Serializing OWLObjectProperty

OWLObjectProperty has no to_owl_xml(), to_markdown(), to_json(), or to_jsonld() methods. Only is_valid() and __str__() are defined. This is a deliberate asymmetry with OWLClass — object properties are a much smaller, simpler schema, so the library doesn’t bother to hand-roll formatters for them.

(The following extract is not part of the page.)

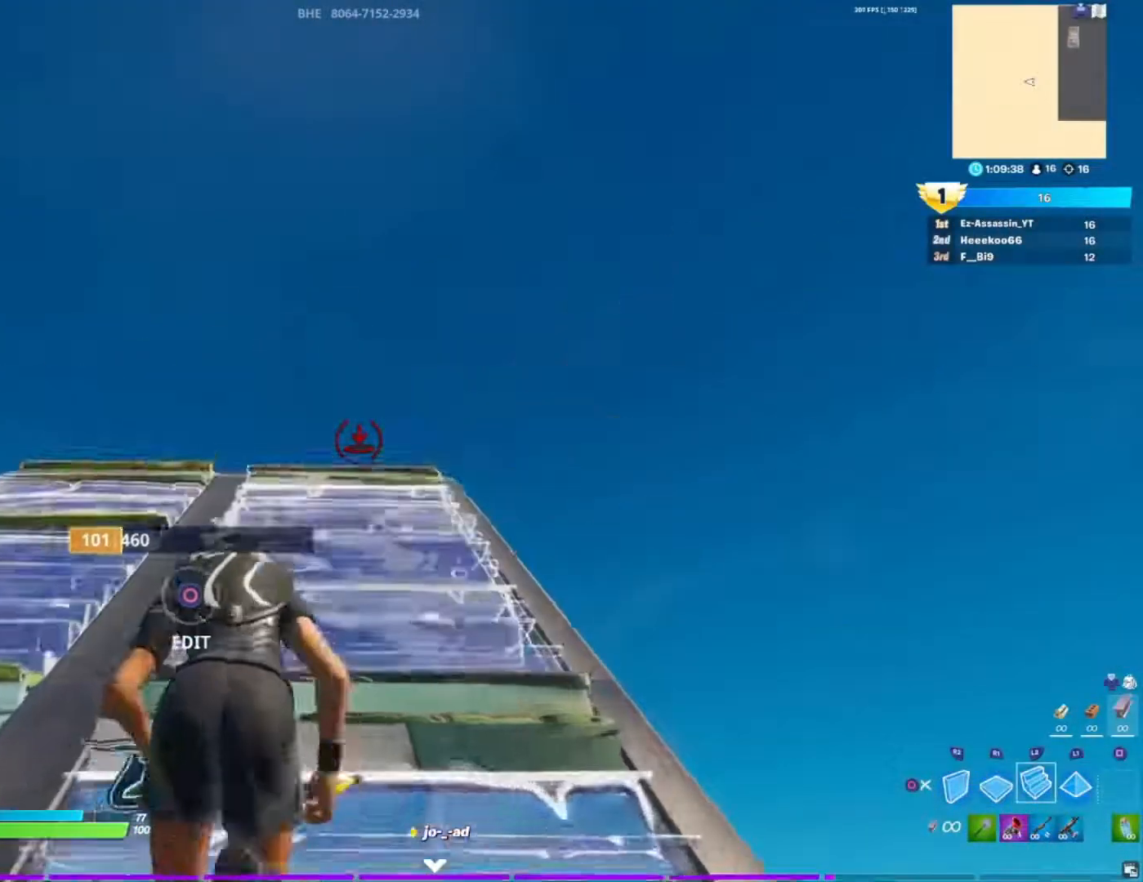
{"buttons": ["R2"], "left_stick": "up", "right_stick": "down-left", "events": [[83, "R1", "up"], [100, "L1", "up"], [217, "L1", "down"], [217, "R1", "down"], [267, "L1", "up"], [267, "R1", "up"], [267, "right_stick", "up-right"], [333, "DPAD_DOWN", "down"], [383, "right_stick", "center"], [433, "R2", "down"], [433, "right_stick", "down-left"], [500, "DPAD_DOWN", "up"]]}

To serialize an object property, reach for Pydantic directly. Every OWLObjectProperty is a BaseModel, so model_dump_json() and model_dump() work out of the box:

prop = f.get_property("https://folio.openlegalstandard.org/R0q5hTo2yTMlnIAbmFnwCH")
print(prop.model_dump_json(indent=2))

# Output:
# {
#   "iri": "https://folio.openlegalstandard.org/R0q5hTo2yTMlnIAbmFnwCH",
#   "label": "hasFigure",
#   "sub_property_of": [
#     "https://folio.openlegalstandard.org/RCBqIJm4IPngJgyvh49kP62"
#   ],
#   "domain": [],
#   "range": [],
#   "inverse_of": null,
#   "preferred_label": null,
#   "alternative_labels": [],
#   "definition": null,
#   "examples": []
# }

If you want JSON-LD, OWL/XML, or Markdown for a property, you’ll need to build it yourself — there are no helpers. In practice, model_dump_json() is enough for logging, caching, and passing properties into LLM prompts, which is why no one has needed the rest yet.

See also

For building structured prompts from FOLIO classes, see LLM Integration — it covers search_by_llm and parallel_search_by_llm, both of which use format_classes_for_llm() under the hood. For the underlying object-property graph and raw triples, see Properties & Relationships. For the complete method catalog on OWLClass, OWLObjectProperty, and the FOLIO client, see the API Reference.